I need help with this.
Sorry, I don’t do any support for this, take this as inspiration.
Web speed
By having this on a PHP in page the slowness of the site is almost nil.
I’m not getting much data or some pages are missing
You can have cached content on the site and then it doesn’t get measured because the cache issues it, not PHP. This is neither good nor bad. This is mostly for sites that are completely hidden behind a proxy, if you have normal caching on your site it measures just fine.

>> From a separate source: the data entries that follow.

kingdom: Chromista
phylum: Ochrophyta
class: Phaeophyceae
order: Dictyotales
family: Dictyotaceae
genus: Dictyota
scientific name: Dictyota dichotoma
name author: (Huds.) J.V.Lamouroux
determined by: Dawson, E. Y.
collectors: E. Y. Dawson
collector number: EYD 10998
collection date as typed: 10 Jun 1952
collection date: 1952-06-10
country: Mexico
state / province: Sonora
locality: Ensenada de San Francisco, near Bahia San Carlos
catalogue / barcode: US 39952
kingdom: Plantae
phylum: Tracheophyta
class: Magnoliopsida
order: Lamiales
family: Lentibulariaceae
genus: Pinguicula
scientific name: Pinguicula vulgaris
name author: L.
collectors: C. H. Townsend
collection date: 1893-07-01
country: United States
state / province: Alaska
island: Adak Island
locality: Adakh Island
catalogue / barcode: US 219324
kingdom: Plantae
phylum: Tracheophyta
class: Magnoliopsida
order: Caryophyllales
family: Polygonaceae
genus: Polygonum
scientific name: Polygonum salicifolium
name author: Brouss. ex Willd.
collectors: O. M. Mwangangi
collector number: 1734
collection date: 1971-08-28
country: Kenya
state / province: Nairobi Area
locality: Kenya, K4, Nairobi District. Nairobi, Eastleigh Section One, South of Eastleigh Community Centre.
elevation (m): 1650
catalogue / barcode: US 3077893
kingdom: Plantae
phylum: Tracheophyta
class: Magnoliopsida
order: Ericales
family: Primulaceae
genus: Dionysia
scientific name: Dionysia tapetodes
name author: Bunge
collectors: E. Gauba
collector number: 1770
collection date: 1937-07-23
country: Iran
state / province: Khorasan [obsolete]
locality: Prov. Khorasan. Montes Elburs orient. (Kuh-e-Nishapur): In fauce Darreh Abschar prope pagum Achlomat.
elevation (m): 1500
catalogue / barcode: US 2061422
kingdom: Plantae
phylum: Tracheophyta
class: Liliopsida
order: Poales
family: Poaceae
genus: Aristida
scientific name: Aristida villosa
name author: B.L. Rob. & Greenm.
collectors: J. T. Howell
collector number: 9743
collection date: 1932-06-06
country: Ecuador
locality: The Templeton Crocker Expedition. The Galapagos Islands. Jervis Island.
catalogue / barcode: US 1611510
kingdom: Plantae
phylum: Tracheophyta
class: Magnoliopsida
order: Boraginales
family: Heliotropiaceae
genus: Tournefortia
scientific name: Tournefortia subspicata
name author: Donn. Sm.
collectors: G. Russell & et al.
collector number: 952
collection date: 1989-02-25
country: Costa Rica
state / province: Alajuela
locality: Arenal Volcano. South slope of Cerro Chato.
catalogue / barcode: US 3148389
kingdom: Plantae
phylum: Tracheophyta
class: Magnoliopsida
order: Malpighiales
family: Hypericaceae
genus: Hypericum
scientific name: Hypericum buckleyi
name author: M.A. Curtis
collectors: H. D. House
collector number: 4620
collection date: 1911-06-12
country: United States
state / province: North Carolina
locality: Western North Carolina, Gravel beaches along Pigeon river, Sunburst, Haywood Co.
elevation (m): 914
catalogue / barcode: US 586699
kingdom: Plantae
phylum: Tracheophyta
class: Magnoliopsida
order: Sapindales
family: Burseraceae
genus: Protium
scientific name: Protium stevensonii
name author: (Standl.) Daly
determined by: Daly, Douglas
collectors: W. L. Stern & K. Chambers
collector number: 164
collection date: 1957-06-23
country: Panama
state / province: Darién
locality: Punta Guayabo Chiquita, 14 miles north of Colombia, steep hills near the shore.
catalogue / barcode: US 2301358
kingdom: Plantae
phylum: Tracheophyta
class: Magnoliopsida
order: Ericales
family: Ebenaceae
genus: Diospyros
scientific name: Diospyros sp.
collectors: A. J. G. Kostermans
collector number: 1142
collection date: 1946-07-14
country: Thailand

Does it measure all sites?
It measures pages with HTTP status codes 200 and 404. So it doesn’t measure server errors(50x), redirects(30x).
Why I chose PHP and not javascript / GTM?
Robots in most cases don’t run javascript, so you can’t use GTM for that. You can build something similar on a GTM server and measure it there via an embedded image, but that’s a different league, a different sport. This was meant to be simple and for everyone.
Conclusion
It’s not complicated, but it can help you quite a bit when dealing with site indexing issues, which was the reason I wrote this.
Update 2024-07-19
Data from BQ GA4 export. Or a sample of how this article was quickly found by crawlers and how many times it has already been downloaded.
Btw, SeznamHomepage bot visits me, but their SeznamBot crawler does not and I am not even indexed on Seznam for the given article.
And the entire website is built on wordpress and is fast.
After those 17 hours, I put it on social media. Until then, it was kind of a soft launch.
And since I think more people should play with it, here’s an SQL query to build a similar table:
select event_name ,event_date ,event_timestamp , (select as struct * from ( select ep.key key, concat( coalesce (ep.value.string_value, ""), coalesce (cast (ep.value.int_value as string), ""), coalesce (cast (ep.value.float_value as string), ""), coalesce (cast (ep.value.double_value as string), "") ) value from unnest (event_params) ep ) ep pivot (string_agg (value) for ep.key in ( "page_location", "bot_name", "user_agent", "user_agent2", "page_referrer" )) )params from `analytics_99999999.events_*` where _table_suffix between '20240711' and '20270719' and event_name LIKE '%page_view%'
When using, you need to change the analytics_99999999.events_* line and replace 99999999 with your GA4 property ID and set your dates.
The output will be a simple flat table with columns:
event_name
event_date
event_timestamp
page_location
bot_name
user_agent
user_agent2
page_referrer
From which you can easily build a report, for example, in Google sheets connected to Google big query.
The last update was 7/19/2024 6:04:32 PM, so we’ll see how quickly the search engines find it.